Cross-presentation by MHC-I molecules allows the detection of exogenous antigens by CD8+ T lymphocytes. This process is crucial to initiate cytotoxic immune responses against many pathogens (i.e. Toxoplasma gondii) and tumors. To achieve efficient cross-presentation, dendritic cells (DCs) have specialized endocytic pathways; however the molecular effectors involved are poorly understood. In this study, we focus on the small GTPase Rab22a which associates with tubular recycling intermediates containing MHC-I. Moreover, it is considered that the active/inactive states of Rab22a are required for tubule formation and the final fusion of these tubules with the plasma membrane. Here we identify Rab22a as a key regulator of MHC-I trafficking and antigen cross-presentation by DCs. Our results demonstrate that Rab22a is recruited to DC endosomes and phagosomes, as well as to the vacuole containing T. gondii parasites.

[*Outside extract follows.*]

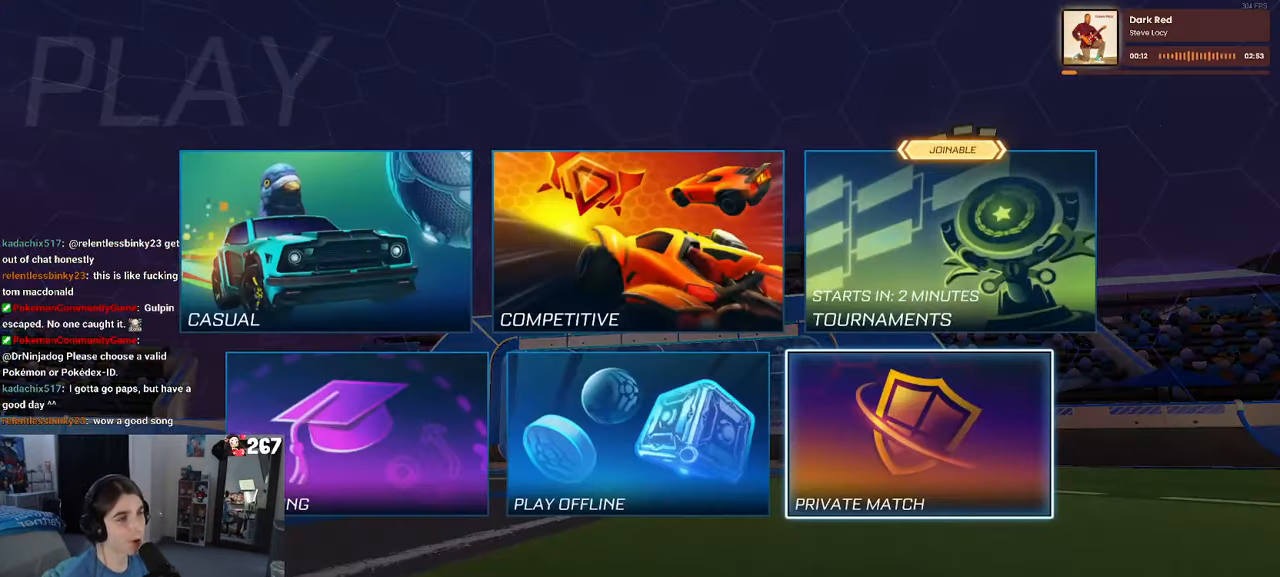
{"buttons": ["CROSS"], "left_stick": "center", "right_stick": "center", "events": [[117, "DPAD_UP", "down"], [200, "DPAD_UP", "up"], [384, "DPAD_LEFT", "down"], [417, "CROSS", "down"], [434, "DPAD_LEFT", "up"]]}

The silencing of Rab22a expression did not affect the uptake of exogenous antigens or parasite invasion, but it drastically reduced the intracellular pool and the recycling of MHC-I molecules. The knock-down of Rab22a also hampered the cross-presentation of soluble, particulate and T. gondii-associated antigens, but not the endogenous MHC-I antigen presentation through the classical secretory pathway. Our findings provide compelling evidence that Rab22a plays a central role in the MHC-I endocytic trafficking, which is crucial for efficient cross-presentation by DCs.